### Work item
Repeat every line of the material below exactly.

========================

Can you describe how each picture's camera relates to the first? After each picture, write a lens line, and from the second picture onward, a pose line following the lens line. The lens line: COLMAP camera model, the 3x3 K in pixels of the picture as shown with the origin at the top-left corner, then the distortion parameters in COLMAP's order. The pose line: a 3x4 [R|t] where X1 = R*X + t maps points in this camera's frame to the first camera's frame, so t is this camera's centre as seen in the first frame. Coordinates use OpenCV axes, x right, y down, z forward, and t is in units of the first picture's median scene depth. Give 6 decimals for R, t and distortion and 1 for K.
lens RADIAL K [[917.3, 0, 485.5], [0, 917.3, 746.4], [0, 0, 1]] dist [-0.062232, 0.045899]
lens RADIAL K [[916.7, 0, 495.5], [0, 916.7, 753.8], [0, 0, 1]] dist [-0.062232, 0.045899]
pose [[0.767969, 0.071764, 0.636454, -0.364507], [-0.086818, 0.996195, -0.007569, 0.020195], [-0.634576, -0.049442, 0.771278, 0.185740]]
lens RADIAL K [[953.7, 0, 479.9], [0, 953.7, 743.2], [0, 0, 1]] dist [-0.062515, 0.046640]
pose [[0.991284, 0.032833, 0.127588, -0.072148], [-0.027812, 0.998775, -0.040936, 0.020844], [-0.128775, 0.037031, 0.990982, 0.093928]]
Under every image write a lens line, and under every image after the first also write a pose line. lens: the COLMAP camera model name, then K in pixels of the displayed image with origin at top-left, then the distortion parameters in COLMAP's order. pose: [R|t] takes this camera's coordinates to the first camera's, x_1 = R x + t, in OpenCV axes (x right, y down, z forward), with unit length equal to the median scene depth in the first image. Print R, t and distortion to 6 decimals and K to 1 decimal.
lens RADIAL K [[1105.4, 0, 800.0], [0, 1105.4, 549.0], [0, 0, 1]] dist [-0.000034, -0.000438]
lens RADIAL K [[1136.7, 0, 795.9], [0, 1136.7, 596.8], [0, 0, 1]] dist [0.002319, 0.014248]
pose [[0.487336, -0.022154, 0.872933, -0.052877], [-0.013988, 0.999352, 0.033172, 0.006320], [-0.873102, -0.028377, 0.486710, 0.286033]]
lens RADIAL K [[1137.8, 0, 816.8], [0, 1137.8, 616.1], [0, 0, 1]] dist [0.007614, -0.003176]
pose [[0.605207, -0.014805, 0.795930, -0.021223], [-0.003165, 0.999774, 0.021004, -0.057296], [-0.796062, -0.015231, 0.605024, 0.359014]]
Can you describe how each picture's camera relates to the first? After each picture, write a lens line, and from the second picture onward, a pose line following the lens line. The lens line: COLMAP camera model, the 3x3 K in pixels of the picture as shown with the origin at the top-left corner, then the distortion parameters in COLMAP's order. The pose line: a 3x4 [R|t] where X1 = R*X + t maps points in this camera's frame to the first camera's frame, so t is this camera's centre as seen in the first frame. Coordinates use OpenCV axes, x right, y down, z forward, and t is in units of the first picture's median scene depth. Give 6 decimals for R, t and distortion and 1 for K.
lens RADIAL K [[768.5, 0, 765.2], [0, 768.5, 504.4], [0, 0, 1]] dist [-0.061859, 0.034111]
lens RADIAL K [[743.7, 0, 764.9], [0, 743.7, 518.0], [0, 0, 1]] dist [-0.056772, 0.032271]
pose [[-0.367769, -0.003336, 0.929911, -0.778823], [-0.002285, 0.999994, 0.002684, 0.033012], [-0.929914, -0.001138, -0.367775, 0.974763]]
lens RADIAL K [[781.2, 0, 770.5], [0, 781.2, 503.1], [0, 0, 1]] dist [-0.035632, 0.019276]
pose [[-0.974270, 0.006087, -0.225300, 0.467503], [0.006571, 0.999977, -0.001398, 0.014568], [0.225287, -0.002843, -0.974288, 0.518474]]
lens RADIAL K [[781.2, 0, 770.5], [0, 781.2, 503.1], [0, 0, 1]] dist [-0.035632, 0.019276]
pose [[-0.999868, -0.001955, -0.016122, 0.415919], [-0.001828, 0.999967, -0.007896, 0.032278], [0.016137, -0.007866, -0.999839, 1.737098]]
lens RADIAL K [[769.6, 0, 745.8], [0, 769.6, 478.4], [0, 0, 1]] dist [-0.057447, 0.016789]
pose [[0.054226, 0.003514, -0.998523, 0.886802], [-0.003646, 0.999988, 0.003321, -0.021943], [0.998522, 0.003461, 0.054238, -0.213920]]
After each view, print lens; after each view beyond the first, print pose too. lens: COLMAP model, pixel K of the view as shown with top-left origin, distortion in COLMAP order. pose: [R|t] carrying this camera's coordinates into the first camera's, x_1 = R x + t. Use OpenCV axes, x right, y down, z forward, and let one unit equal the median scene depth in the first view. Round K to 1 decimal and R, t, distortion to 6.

========================

### Exercise result
Can you describe how each picture's camera relates to the first? After each picture, write a lens line, and from the second picture onward, a pose line following the lens line. The lens line: COLMAP camera model, the 3x3 K in pixels of the picture as shown with the origin at the top-left corner, then the distortion parameters in COLMAP's order. The pose line: a 3x4 [R|t] where X1 = R*X + t maps points in this camera's frame to the first camera's frame, so t is this camera's centre as seen in the first frame. Coordinates use OpenCV axes, x right, y down, z forward, and t is in units of the first picture's median scene depth. Give 6 decimals for R, t and distortion and 1 for K.
lens RADIAL K [[917.3, 0, 485.5], [0, 917.3, 746.4], [0, 0, 1]] dist [-0.062232, 0.045899]
lens RADIAL K [[916.7, 0, 495.5], [0, 916.7, 753.8], [0, 0, 1]] dist [-0.062232, 0.045899]
pose [[0.767969, 0.071764, 0.636454, -0.364507], [-0.086818, 0.996195, -0.007569, 0.020195], [-0.634576, -0.049442, 0.771278, 0.185740]]
lens RADIAL K [[953.7, 0, 479.9], [0, 953.7, 743.2], [0, 0, 1]] dist [-0.062515, 0.046640]
pose [[0.991284, 0.032833, 0.127588, -0.072148], [-0.027812, 0.998775, -0.040936, 0.020844], [-0.128775, 0.037031, 0.990982, 0.093928]]
Under every image write a lens line, and under every image after the first also write a pose line. lens: the COLMAP camera model name, then K in pixels of the displayed image with origin at top-left, then the distortion parameters in COLMAP's order. pose: [R|t] takes this camera's coordinates to the first camera's, x_1 = R x + t, in OpenCV axes (x right, y down, z forward), with unit length equal to the median scene depth in the first image. Print R, t and distortion to 6 decimals and K to 1 decimal.
lens RADIAL K [[1105.4, 0, 800.0], [0, 1105.4, 549.0], [0, 0, 1]] dist [-0.000034, -0.000438]
lens RADIAL K [[1136.7, 0, 795.9], [0, 1136.7, 596.8], [0, 0, 1]] dist [0.002319, 0.014248]
pose [[0.487336, -0.022154, 0.872933, -0.052877], [-0.013988, 0.999352, 0.033172, 0.006320], [-0.873102, -0.028377, 0.486710, 0.286033]]
lens RADIAL K [[1137.8, 0, 816.8], [0, 1137.8, 616.1], [0, 0, 1]] dist [0.007614, -0.003176]
pose [[0.605207, -0.014805, 0.795930, -0.021223], [-0.003165, 0.999774, 0.021004, -0.057296], [-0.796062, -0.015231, 0.605024, 0.359014]]
Can you describe how each picture's camera relates to the first? After each picture, write a lens line, and from the second picture onward, a pose line following the lens line. The lens line: COLMAP camera model, the 3x3 K in pixels of the picture as shown with the origin at the top-left corner, then the distortion parameters in COLMAP's order. The pose line: a 3x4 [R|t] where X1 = R*X + t maps points in this camera's frame to the first camera's frame, so t is this camera's centre as seen in the first frame. Coordinates use OpenCV axes, x right, y down, z forward, and t is in units of the first picture's median scene depth. Give 6 decimals for R, t and distortion and 1 for K.
lens RADIAL K [[768.5, 0, 765.2], [0, 768.5, 504.4], [0, 0, 1]] dist [-0.061859, 0.034111]
lens RADIAL K [[743.7, 0, 764.9], [0, 743.7, 518.0], [0, 0, 1]] dist [-0.056772, 0.032271]
pose [[-0.367769, -0.003336, 0.929911, -0.778823], [-0.002285, 0.999994, 0.002684, 0.033012], [-0.929914, -0.001138, -0.367775, 0.974763]]
lens RADIAL K [[781.2, 0, 770.5], [0, 781.2, 503.1], [0, 0, 1]] dist [-0.035632, 0.019276]
pose [[-0.974270, 0.006087, -0.225300, 0.467503], [0.006571, 0.999977, -0.001398, 0.014568], [0.225287, -0.002843, -0.974288, 0.518474]]
lens RADIAL K [[781.2, 0, 770.5], [0, 781.2, 503.1], [0, 0, 1]] dist [-0.035632, 0.019276]
pose [[-0.999868, -0.001955, -0.016122, 0.415919], [-0.001828, 0.999967, -0.007896, 0.032278], [0.016137, -0.007866, -0.999839, 1.737098]]
lens RADIAL K [[769.6, 0, 745.8], [0, 769.6, 478.4], [0, 0, 1]] dist [-0.057447, 0.016789]
pose [[0.054226, 0.003514, -0.998523, 0.886802], [-0.003646, 0.999988, 0.003321, -0.021943], [0.998522, 0.003461, 0.054238, -0.213920]]
After each view, print lens; after each view beyond the first, print pose too. lens: COLMAP model, pixel K of the view as shown with top-left origin, distortion in COLMAP order. pose: [R|t] carrying this camera's coordinates into the first camera's, x_1 = R x + t. Use OpenCV axes, x right, y down, z forward, and let one unit equal the median scene depth in the first view. Round K to 1 decimal and R, t, distortion to 6.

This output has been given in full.